This tour seeks to restore the histories of Clark County orphans, despite the loss of county orphanage records and damage to juvenile court records. Orphanages loom large in popular culture as homes to plucky, but desperately mistreated, children who find happy endings. Most orphanages didn’t match that stereotype. Orphans' homes became common during the 19th century. Area newspapers sometimes requested readers to provide homes for children who had been abandoned by their parents, who did not have access to basic life necessities like food or housing, or those whose parents had died. This personal appeal for help often failed. In response, communities like Jeffersonville built group homes to house children in need.

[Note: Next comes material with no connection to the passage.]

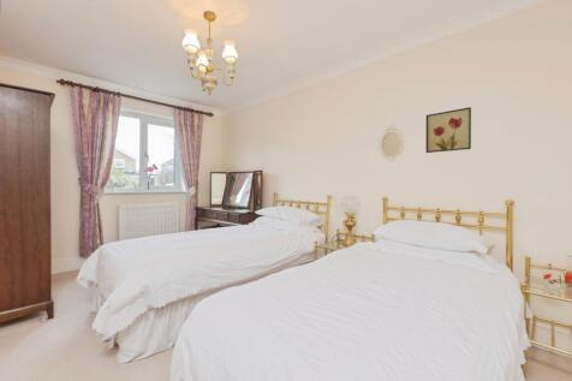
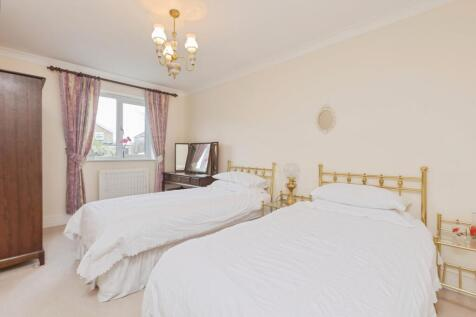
- wall art [425,106,472,154]
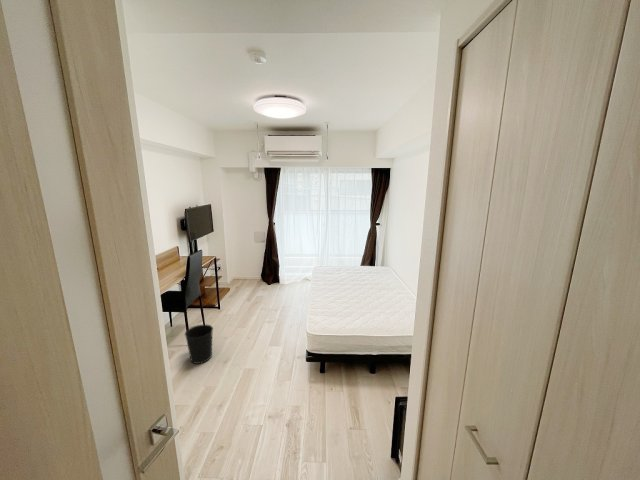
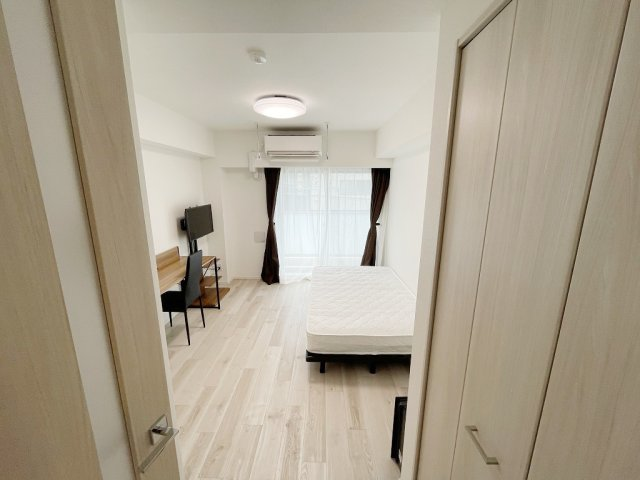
- wastebasket [184,323,214,365]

Founded in 1876, Jeffersonville's public orphanage offered shelter to children, many of whom had been sent to the orphanage by the legal system after their parents abused or neglected them. Other children passed through while their families struggled financially. Some children were reclaimed by their parents once their problems were resolved. Others were successfully adopted out to families and would become valued members of society: a successful writer, a beautiful bride, loving grandparents.
To understand orphanages and the experiences of the children who lived there, we stitch together records from the orphanage, local newspapers, diaries and personal records, family stories, and published histories. Often, these records can provide no more than glimpses of moments in a child’s life rather than the complete story. These glimpses show that some children experienced abuse or had to resort to sex work to survive.